Motivation

Recreate VISUAL CAPITALIST chart: Global Tobacco Use by Country and Sex

Data Processing

# Clear R environment: 
rm(list = ls())

# Setwd
setwd("D:/0 - My documents/TOOLS/R/The Economist/Nobel")

# Load data
library(rvest)
library(tidyverse)

# Specify the URL
url <- "https://www.visualcapitalist.com/tobacco-use-by-country/"

# Read the HTML content of the webpage -> Change to numeric -> Rename variables
webpage <- read_html(url)
tobaco <- html_table(html_nodes(webpage, "table"))[[1]]
  
  # Convert to numeric 
tobaco <- tobaco %>%
  mutate_at(vars(2, 3, 4), as.numeric)

  # Delete charaters before blank
tobaco$Country <- sub("^\\S+\\s+", '', tobaco$Country)

  # Rename
library(janitor)
tobaco <- tobaco %>%
  janitor::clean_names()

names(tobaco)

Visualization

library(ggtext)

text <- "**Naura**, **Indonesia**, and **Myanmar** have some of the highest rates of tobacco use in the world"
df_text <- data.frame(country = "Afghanistan", total_prevalence_percent = 49.5, male_percent = 50.3, female_percent = 48.7, text = text)

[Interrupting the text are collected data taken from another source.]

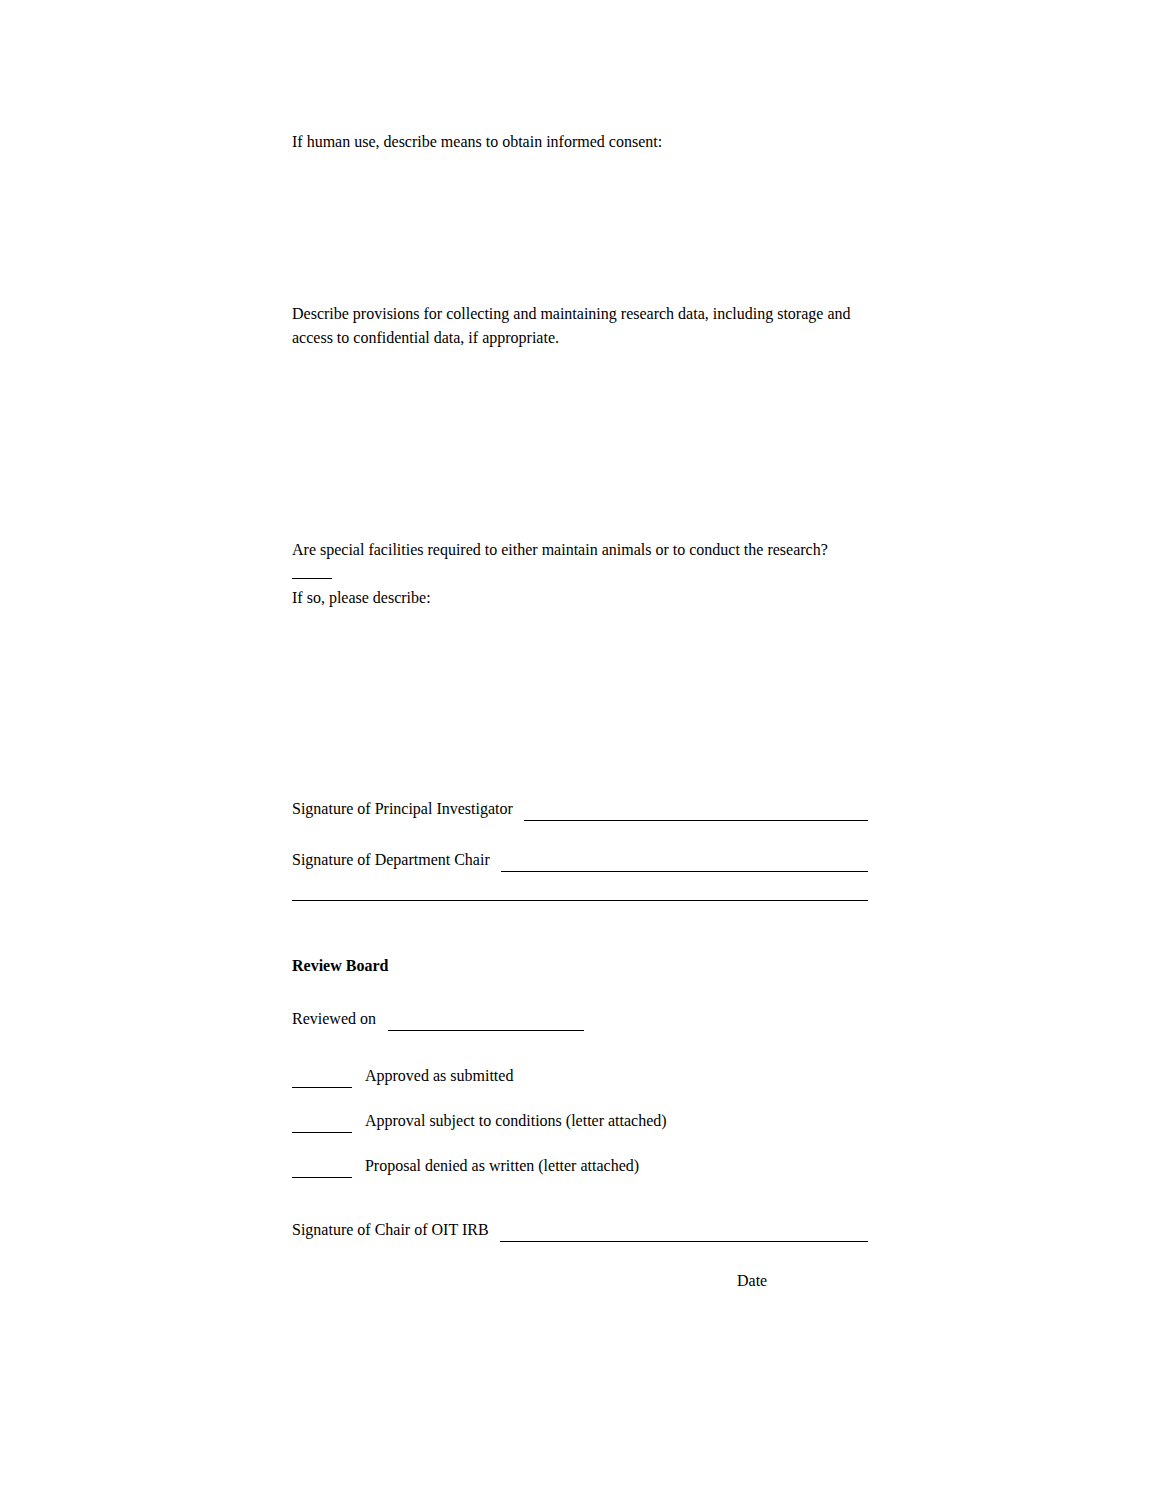If human use, describe means to obtain informed consent:
Describe provisions for collecting and maintaining research data, including storage and access to confidential data, if appropriate.
Are special facilities required to either maintain animals or to conduct the research?
If so, please describe:
Signature of Principal Investigator
Signature of Department Chair
Review Board
Reviewed on
Approved as submitted
Approval subject to conditions (letter attached)
Proposal denied as written (letter attached)
Signature of Chair of OIT IRB
Date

ggplot(tobaco, aes(x = female_percent, y = male_percent, size = total_prevalence_percent, color = total_prevalence_percent)) +
  geom_point()+
  # Adjust scale size and legend of scale
  scale_size(
    range = c(1, 5),
    guide = guide_legend(
      direction = "vertical",
      nrow = 1,
      label.position = "right"))+
  # Adjust scale color
  scale_color_gradientn(colours = hcl.colors(5, "Sunset", rev = TRUE))+
  guides(color = guide_legend(title = ""))+
  # Add title, sub, and caption
  labs(size = "")+
  # Adjust background
  theme(plot.background = element_rect(fill = "#E2BFB3", color = "#E2BFB3")) +
  theme(panel.background = element_rect(fill = "#E2BFB3", color = "#E2BFB3"))+
  theme(panel.grid.major.x = element_blank())+
  theme(panel.grid.major.y = element_blank())+
  theme(panel.grid.minor.x = element_blank())+
  theme(panel.grid.minor.y = element_blank())+
  theme(axis.line = element_line(color = "grey30",
                                 linewidth = 0.2,
                                 arrow = arrow(angle = 30,
                                               length = unit(0.07, "inches"),
                                               ends = "last", 
                                               type = "closed"))) +
  theme(axis.ticks = element_line(color = "grey30",
                                  linewidth = 0.2))+
  # Legend position
  theme(legend.position = c(0.7,0.1))+
  # Legend color
  theme(legend.background = element_rect(fill = "#E2BFB3",
                                         colour = "#E2BFB3",
                                         linewidth = 0.2))+
  theme(legend.key = element_rect(fill = "#E2BFB3"))+
  # Scale x.y
  scale_y_continuous(breaks = c(0, 20, 40, 60),
                     expand = c(0, 0),
                     limits = c(0, 80),
                     labels = c("", "20%","40%","60%"))+
  scale_x_continuous(breaks = c(0, 20, 40),
                     expand = c(0, 0),
                     limits = c(0, 60),
                     labels = c("0%", "20%","40%"))+
  # Adjust axis
  labs(x = "Female", y = "Male",
       title = "TOBACCO USE AROUND THE WORLD",
       caption = "Source: World Health Organization")+
  theme(axis.title = element_text(hjust = 1))+
  # Adjust title, sub, caption
  theme(plot.title = element_text(size = 43, color = "grey30", face = "bold"))+
  theme(plot.caption = element_text(size = 20, color = "grey40", face = "italic"))+
  theme(axis.text = element_text(size = 20, color = "grey40"))+
  theme(axis.title = element_text(size = 25, color = "grey30"))+
  theme(legend.text = element_text(size = 20, color = "grey40"))+
  theme(plot.title.position = "plot")+
  # Adjust plot margin
  theme(plot.margin = unit(c(0.3, 0.5, 0.1, 0.5), "cm"))+
  # Add text box
  geom_text(label = "Indonesia",
              x = 7,
              y = 73.6,
              size = 10,
              hjust = 0,
              color = "#B859A8")+
  geom_text(label = "Myanmar",
            x = 21.5,
            y = 69.4,
            size = 10,
            hjust = 0,
            color = "#9653A3")+
  geom_text(label = "Nauru",
            x = 50.7,
            y = 50.3,
            size = 10,
            hjust = 0,
            color = "#704D9E")+
  geom_text(label = "Nigeria",
            x = 2,
            y = 5.4,
            size = 7,
            hjust = 0,
            color = "#F5DC95")

  
ggsave("tobaco.png", width = 3.86, height = 4.18,dpi = 300,units = c("in"))